Bu nedenle, Humeyni Fransa'ya geldikten sonra halka açık konuşmalar yapmaya devam etti ve hatta doğrudan Pehlevi hanedanını eleştirdi. Fransız medyası da Humeyni ile çok ilgileniyor, Humeyni'nin haberlerini vermeye devam ediyor.
Humeyninin Fransadaki sözleri yalnızca İrana yayılmakla kalmadı, aynı zamanda Humeyni tüm dünyada ünlüdür. Amerikalılar bile bu dini lidere sempati duyuyor.

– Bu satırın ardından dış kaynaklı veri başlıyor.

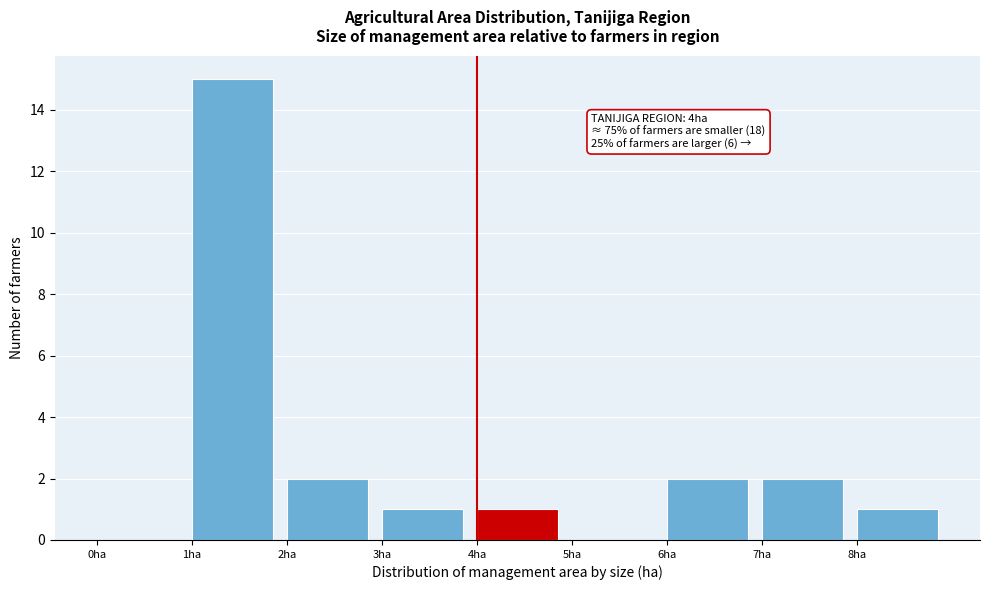

Which range on the x-axis has the tallest bar?

1 to 2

Humeyni tam da bu yıl Fransa'da, İran'ın devrimci lideri olarak biliniyor Aslında Humeyni sadece bir rahip, ardından birçok mümin var ama bunlar yeterli. O, gelişmiş Batılı medyayı propagandası için kullandı ve Pehlevi hanedanına karşı iç muhalefet bile, bu insanlar rahip olmasa bile ona itaat etmek zorunda kaldı.
İran'daki İslam Devrimi'nin patlak vermesinden sonra Humeyni, Fransa'dan döndü ve kademeli olarak İran'da güç kazandı.
Humeyni'nin yükselişi ve başarısı yolunda Saddam'dan faydalandığı söylenmelidir.Irak Humeyni'nin gitmesine izin vermiyor, onu Irak'ta tutuyor ve onu İran'la mübadele koşulu muamelesi yapıyorsa, o zaman İslam Devrim başarılı olmayacak çünkü Humeyni yine de fırtınayı sallayamadı. Ancak Humeyni, Fransız ve diğer Batı medyasının yardımıyla Fransa'ya geldikten sonra Irak'ta yazdığı açıklamalarını duyurdu ve halk tarafından tanındı ve desteklendi.
Başka bir açıdan bakıldığında, Sackm Humeyni'nin "hayırseveridir" ve elbette başka bir "hayırsever" Pehlevi var, eğer bu zayıf numaralara sahip olmasaydı Humeyni'ye katkıda bulunmamış olabilirdi.
Resim kaynağı ağı, telif hakkı orijinal yazara aittir.